- _Work item_: In the records below, find the line containing "Description | Notes |" and the line containing "<!-- موارد متعددة". Give again exactly those lines and every line between them, omitting the pictures.

- _Provided records_:
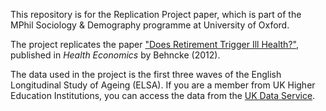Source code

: This repository is for the Replication Project paper, which is part of the MPhil Sociology & Demography programme at University of Oxford.

The project replicates the paper ["Does Retirement Trigger Ill Health?"](https://onlinelibrary.wiley.com/doi/abs/10.1002/hec.1712), published in *Health Economics* by Behncke (2012).

The data used in the project is the first three waves of the English Longitudinal Study of Ageing (ELSA). If you are a member from UK Higher Education Institutions, you can access the data from the [UK Data Service](https://beta.ukdataservice.ac.uk/datacatalogue/studies/study?id=5050).
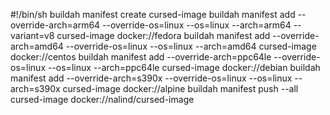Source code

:#!/bin/sh
buildah manifest create cursed-image
buildah manifest add --override-arch=arm64   --override-os=linux --os=linux --arch=arm64 --variant=v8 cursed-image docker://fedora
buildah manifest add --override-arch=amd64   --override-os=linux --os=linux --arch=amd64              cursed-image docker://centos
buildah manifest add --override-arch=ppc64le --override-os=linux --os=linux --arch=ppc64le            cursed-image docker://debian
buildah manifest add --override-arch=s390x   --override-os=linux --os=linux --arch=s390x              cursed-image docker://alpine
buildah manifest push --all cursed-image docker://nalind/cursed-image
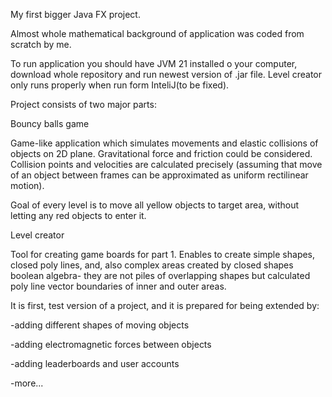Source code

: My first bigger Java FX project. 

Almost whole mathematical background of application was coded from scratch by me.

To run application you should have JVM 21 installed o your computer, download whole repository 
and run newest version of .jar file.
Level creator only runs properly when run form InteliJ(to be fixed).

Project consists of two major parts: 

Bouncy balls game

Game-like application which simulates movements and elastic collisions
of objects on 2D plane. Gravitational force and friction could be considered.
Collision points and velocities are calculated precisely (assuming that move of an object between frames
can be approximated as uniform rectilinear motion).

Goal of every level is to move all yellow objects to target area, without letting any 
red objects to enter it.

Level creator

Tool for creating game boards for part 1. Enables to create simple shapes, 
closed poly lines, and, also complex areas created by closed shapes boolean algebra-
they are not piles of overlapping shapes but calculated poly line vector boundaries of inner and outer areas.


It is first, test version of a project, and it is prepared for being extended by:

-adding different shapes of moving objects

-adding electromagnetic forces between objects

-adding leaderboards and user accounts

-more...
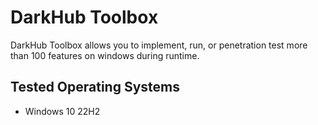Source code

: # DarkHub Toolbox
DarkHub Toolbox allows you to implement, run, or penetration test more than 100 features on windows during runtime.

## Tested Operating Systems
- Windows 10 22H2

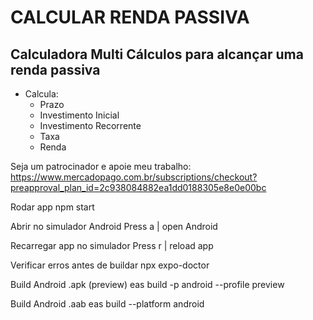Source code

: # CALCULAR RENDA PASSIVA

## Calculadora Multi Cálculos para alcançar uma renda passiva

- Calcula:
  - Prazo
  - Investimento Inicial
  - Investimento Recorrente
  - Taxa
  - Renda

Seja um patrocinador e apoie meu trabalho:
https://www.mercadopago.com.br/subscriptions/checkout?preapproval_plan_id=2c938084882ea1dd0188305e8e0e00bc

Rodar app
npm start

Abrir no simulador Android
Press a | open Android

Recarregar app no simulador
Press r | reload app

Verificar erros antes de buildar
npx expo-doctor

Build Android .apk (preview)
eas build -p android --profile preview

Build Android .aab
eas build --platform android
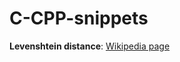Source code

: # C-CPP-snippets

**Levenshtein distance**: [Wikipedia page](https://en.wikipedia.org/wiki/Levenshtein_distance)
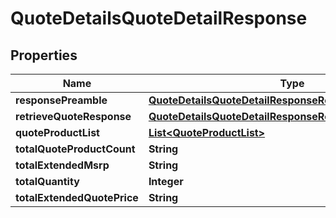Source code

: 

# QuoteDetailsQuoteDetailResponse


## Properties

| Name | Type | Description | Notes |
|------------ | ------------- | ------------- | -------------|
|**responsePreamble** | [**QuoteDetailsQuoteDetailResponseResponsePreamble**](QuoteDetailsQuoteDetailResponseResponsePreamble.md) |  |  [optional] |
|**retrieveQuoteResponse** | [**QuoteDetailsQuoteDetailResponseRetrieveQuoteResponse**](QuoteDetailsQuoteDetailResponseRetrieveQuoteResponse.md) |  |  [optional] |
|**quoteProductList** | [**List&lt;QuoteProductList&gt;**](QuoteProductList.md) |  |  [optional] |
|**totalQuoteProductCount** | **String** |  |  [optional] |
|**totalExtendedMsrp** | **String** |  |  [optional] |
|**totalQuantity** | **Integer** |  |  [optional] |
|**totalExtendedQuotePrice** | **String** |  |  [optional] |



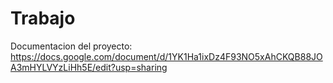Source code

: # Trabajo

Documentacion del proyecto:
https://docs.google.com/document/d/1YK1Ha1ixDz4F93NO5xAhCKQB88JOA3mHYLVYzLiHh5E/edit?usp=sharing
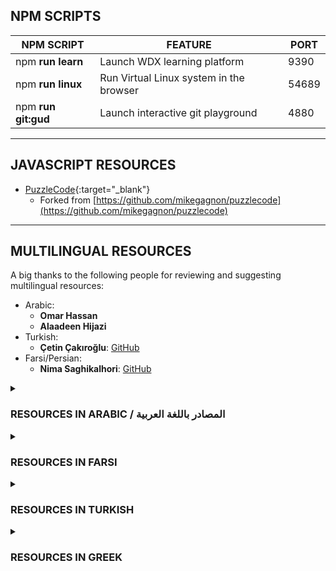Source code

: ## NPM SCRIPTS

| NPM SCRIPT          | FEATURE                                 | PORT  |
| ------------------- | --------------------------------------- | ----- |
| npm **run learn**   | Launch WDX learning platform            | 9390  |
| npm **run linux**   | Run Virtual Linux system in the browser | 54689 |
| npm **run git:gud** | Launch interactive git playground       | 4880  |

---

## JAVASCRIPT RESOURCES

- [PuzzleCode](https://in-tech-gration.github.io/WDX-180/resources/javascript/puzzlecode/){:target="_blank"}
  - Forked from [https://github.com/mikegagnon/puzzlecode](https://github.com/mikegagnon/puzzlecode)

---

## MULTILINGUAL RESOURCES 

  <!-- موارد متعددة اللغات / Çok Dilli Kaynaklar -->

  A big thanks to the following people for reviewing and suggesting  multilingual resources:

  - Arabic:
    - **Omar Hassan**
    - **Alaadeen Hijazi**
  - Turkish:
    - **Çetin Çakıroğlu**: [GitHub](https://github.com/cetincakiroglu)
  - Farsi/Persian:
    - **Nima Saghikalhori**: [GitHub](https://github.com/nimasaghi-dev)

<!-- RESOURCES IN ARABIC -->
<details markdown="1">
  <summary><h3>RESOURCES IN ARABIC / المصادر باللغة العربية</h3></summary>

  - HTML
    - [Learn HTML In Arabic 2021](https://www.youtube.com/playlist?list=PLDoPjvoNmBAw_t_XWUFbBX-c9MafPk9ji)
    - [Learn HTML in Arabic (Playlist)](https://www.youtube.com/playlist?list=PLDoPjvoNmBAwClZ1PDcjWilxp9YERUbNt)
  - CSS
    - [Learn CSS In Arabic 2021](https://www.youtube.com/playlist?list=PLDoPjvoNmBAzjsz06gkzlSrlev53MGIKe)
    - [Learn CSS in Arabic (Playlist)](https://www.youtube.com/playlist?list=PLDoPjvoNmBAzAeIcXA3_JsmSkPKOs9W-Y)
    - [Learn CSS3 in Arabic (Playlist)](https://www.youtube.com/playlist?list=PLDoPjvoNmBAyEyQaHOHO1HJtmSgGt07VC)
    - [Design Using Bootstrap 3 Design 1 (Playlist)](https://www.youtube.com/playlist?list=PLDoPjvoNmBAw24EjNUp_88S1VeaNK8Cts)
    - [Begin Working with Sass](https://www.youtube.com/playlist?list=PLDoPjvoNmBAz6bF7qObm2a1mLN_WHAWQo)
    - [Create Web Design With Sass](https://www.youtube.com/playlist?list=PLDoPjvoNmBAz9sluuyOWPifXvySgrGma8)
  - JavaScript
    - [Learn JavaScript in Arabic 2021](https://www.youtube.com/playlist?list=PLDoPjvoNmBAx3kiplQR_oeDqLDBUDYwVv)
    - [Learn ECMAScript 6](https://www.youtube.com/playlist?list=PLDoPjvoNmBAy3siU1b04xY24ZlstofO9M)
    - [Learn Javascript HTML DOM (Playlist)](https://www.youtube.com/playlist?list=PLDoPjvoNmBAxx97QDMOCpzxbu1ZHJ4i7i)
    - [Learn Javascript Bom (Playlist)](https://www.youtube.com/playlist?list=PLDoPjvoNmBAy9nFRJgVYgEID8xE2a6q6V)
    - [JavaScript Big Tutorials](https://www.youtube.com/playlist?list=PLDoPjvoNmBAz7_BgzvNcOaE-m_SnE4jiT)
    - [Learn JSON and Deal With API's](https://www.youtube.com/playlist?list=PLDoPjvoNmBAwH_PyuEFjk3OvXflJJrDRQ)
    - [Learn Ajax](https://www.youtube.com/playlist?list=PLDoPjvoNmBAytfRIdMIkLeoQHP0o5uWBa)
    - [JavaScript Unit Testing With Jest (Playlist)](https://www.youtube.com/playlist?list=PLDoPjvoNmBAwSrfBPERTnCmWAbcMAwG9O)
    - jQuery
      - [Learn jQuery in Arabic (Elzero Web School)](https://www.youtube.com/playlist?list=PLDoPjvoNmBAwXDFEEpc8TT6MFbDAC5XNB)
  - TypeScript
    - [Learn Typescript 2022](https://www.youtube.com/playlist?list=PLDoPjvoNmBAy532K9M_fjiAmrJ0gkCyLJ)
  - React.js
  - Frontend
    - [Front-End Developer Roadmap](https://www.youtube.com/playlist?list=PLDoPjvoNmBAzhFD3niPAa1C1gXG4cs14J)
    - [Front-End Tutorials](https://www.youtube.com/playlist?list=PLDoPjvoNmBAycCXz5d9WvqlmykUIys5e8)
    - [Create Template With HTML, CSS3, JavaScript](https://www.youtube.com/playlist?list=PLDoPjvoNmBAzvmpzF-6l3tAviiCPbwkB8)
    - [The Ultimate Front-End Practical Course](https://www.youtube.com/playlist?list=PLDoPjvoNmBAxIUWHxTnmyS9jZwWtXGLon)
    - [How To Become A Front-End Monster](https://www.youtube.com/playlist?list=PLDoPjvoNmBAzTQ5TBsxkF2bZ4djZetUba)
    - [Multilingual Website Best Practice](https://www.youtube.com/playlist?list=PLDoPjvoNmBAxNQiUCxhjfDM8STo1_Dl8c)
    - [Learn Website Wireframing](https://www.youtube.com/playlist?list=PLDoPjvoNmBAxQFcU0t_rjaL0geUX47VtL)
    - [خارطة الطريق لتعلم برمجة الويب (Web Roadmap)](https://www.youtube.com/watch?v=8TFge6bfbzQ)
    - [شرح تفصيلي لخارطة الطريق لتعلم البرمجة وتداخلاتها من واقع سوق العمل (Roadmap for learning programming)](https://www.youtube.com/watch?v=sWCQMMfP8p8)
  - Computer Science
    - [Intro To Programming](https://www.youtube.com/playlist?list=PLDoPjvoNmBAwGClt7wqdUOfqZbq_f2Uek)
  - Command Line Interface
    - [Learn Command Line](https://www.youtube.com/playlist?list=PLDoPjvoNmBAxzNO8ixW83Sf8FnLy_MkUT)
  - Git & GitHub
    - [Learn Git and Github](https://www.youtube.com/playlist?list=PLDoPjvoNmBAw4eOj58MZPakHjaO3frVMF)
  - Databases
    - [MySQL 5 Essential Training](https://www.youtube.com/playlist?list=PLDoPjvoNmBAz6DT8SzQ1CODJTH-NIA7R9)

  **YouTube Channels**

  - [Elzero Web School](https://www.youtube.com/@ElzeroWebSchool)
  - [Programming Advices](https://www.youtube.com/@ProgrammingAdvices)

</details>

<!-- RESOURCES IN FARSI -->
<details markdown="1">
  <summary><h3>RESOURCES IN FARSI</h3></summary>

  - HTML
  - CSS
  - JavaScript
    - [Modern JavaScript Cheatsheet](https://github.com/mbeaudru/modern-js-cheatsheet/blob/master/translations/fa-IR.md)
    - [JavaScript - from scratch](https://www.youtube.com/watch?v=vkTMBqyacVM)
    - [DOM in JS](https://www.youtube.com/watch?v=GbEx578xSdY)
  - Node.js
    - [Node js Part 1](https://www.youtube.com/watch?v=hPYRn8feEEw&list=PLTEzTFAAzxQ5PPO4SDKgpN92cPArFV3cd)
    - [Node js Part 2](https://www.youtube.com/watch?v=2hqMUgN1yeo&list=PLTEzTFAAzxQ5PPO4SDKgpN92cPArFV3cd&index=3)
    - jQuery
      - [Learn jQuery in Arabic (Elzero Web School)](https://www.youtube.com/playlist?list=PLDoPjvoNmBAwXDFEEpc8TT6MFbDAC5XNB)
  - React.js
    - [آموزش کامل React 2022 (Playlist: React JS training course (introduction to advanced): React JS in simple but fundamental language)](https://www.youtube.com/playlist?list=PLi3_QQ40Q-sxthNSXMSRDWsqqtu8Su9Gy)
    - [دوره آموزش react js (مقدماتی تا پیشرفته) : ری اکت جی اس به زبان ساده اما اصولی](https://www.youtube.com/watch?v=51FdCRVJLXs)
  - Computer Science
    - Networking
      - [Networking به زبان ساده |\ هرچی باید از شبکه بدونی](https://www.youtube.com/watch?v=Yv7iRZVKsMk)
  - Git & GitHub
    - [دوره آموزش گیت و گیت هاب (Git and Github)](https://www.youtube.com/watch?v=TEx_mRpIDkA)
  
  **YouTube Channels**

  - [Sarvin Style Coding](https://www.youtube.com/@sarvinStyle)
  - [OpenCode](https://www.youtube.com/@OpenCode)
  - [jahangirics](https://www.youtube.com/@jahangirics)

</details>

<!-- RESOURCES IN TURKISH -->
<details markdown="1">
  <summary><h3>RESOURCES IN TURKISH</h3></summary>

  **YouTube Channels**

  - [Kodluyoruz](https://www.youtube.com/kodluyoruz)

  **Schools**

  - [Patika.dev](https://www.patika.dev/)

</details>

<!-- RESOURCES IN GREEK -->
<details markdown="1">
  <summary><h3>RESOURCES IN GREEK</h3></summary>

  - TypeScript
    - [Εισαγωγή στην TypeScript](https://youtu.be/Er_a-NwKMws)

  **YouTube Channels**

  - [Kostas Minaidis](https://www.youtube.com/@kostas_x)

</details>

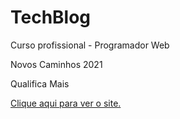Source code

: <h1>TechBlog</h1>
<p>Curso profissional - Programador Web</p>
<p>Novos Caminhos 2021</p>
<p>Qualifica Mais</p>
<p><a href="https://techblogbr.netlify.app/">Clique aqui para ver o site.</a></p>
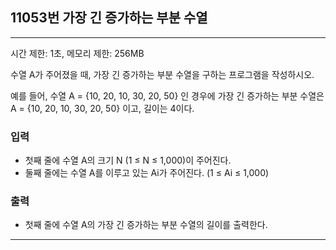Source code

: ## 11053번 가장 긴 증가하는 부분 수열

---

시간 제한: 1초, 메모리 제한: 256MB

수열 A가 주어졌을 때, 가장 긴 증가하는 부분 수열을 구하는 프로그램을 작성하시오.

예를 들어, 수열 A = {10, 20, 10, 30, 20, 50} 인 경우에 가장 긴 증가하는 부분 수열은 A = {10, 20, 10, 30, 20, 50} 이고, 길이는 4이다.

### 입력

- 첫째 줄에 수열 A의 크기 N (1 ≤ N ≤ 1,000)이 주어진다.
- 둘째 줄에는 수열 A를 이루고 있는 Ai가 주어진다. (1 ≤ Ai ≤ 1,000)

### 출력

- 첫째 줄에 수열 A의 가장 긴 증가하는 부분 수열의 길이를 출력한다.

---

- _Answer to this exercise_:
| Name | Type | Description | Notes |
|------------ | ------------- | ------------- | -------------|
|**responsePreamble** | [**QuoteDetailsQuoteDetailResponseResponsePreamble**](QuoteDetailsQuoteDetailResponseResponsePreamble.md) |  |  [optional] |
|**retrieveQuoteResponse** | [**QuoteDetailsQuoteDetailResponseRetrieveQuoteResponse**](QuoteDetailsQuoteDetailResponseRetrieveQuoteResponse.md) |  |  [optional] |
|**quoteProductList** | [**List&lt;QuoteProductList&gt;**](QuoteProductList.md) |  |  [optional] |
|**totalQuoteProductCount** | **String** |  |  [optional] |
|**totalExtendedMsrp** | **String** |  |  [optional] |
|**totalQuantity** | **Integer** |  |  [optional] |
|**totalExtendedQuotePrice** | **String** |  |  [optional] |



Source code

: # Trabajo

Documentacion del proyecto:
https://docs.google.com/document/d/1YK1Ha1ixDz4F93NO5xAhCKQB88JOA3mHYLVYzLiHh5E/edit?usp=sharing
Source code

: ## NPM SCRIPTS

| NPM SCRIPT          | FEATURE                                 | PORT  |
| ------------------- | --------------------------------------- | ----- |
| npm **run learn**   | Launch WDX learning platform            | 9390  |
| npm **run linux**   | Run Virtual Linux system in the browser | 54689 |
| npm **run git:gud** | Launch interactive git playground       | 4880  |

---

## JAVASCRIPT RESOURCES

- [PuzzleCode](https://in-tech-gration.github.io/WDX-180/resources/javascript/puzzlecode/){:target="_blank"}
  - Forked from [https://github.com/mikegagnon/puzzlecode](https://github.com/mikegagnon/puzzlecode)

---

## MULTILINGUAL RESOURCES 

  <!-- موارد متعددة اللغات / Çok Dilli Kaynaklar -->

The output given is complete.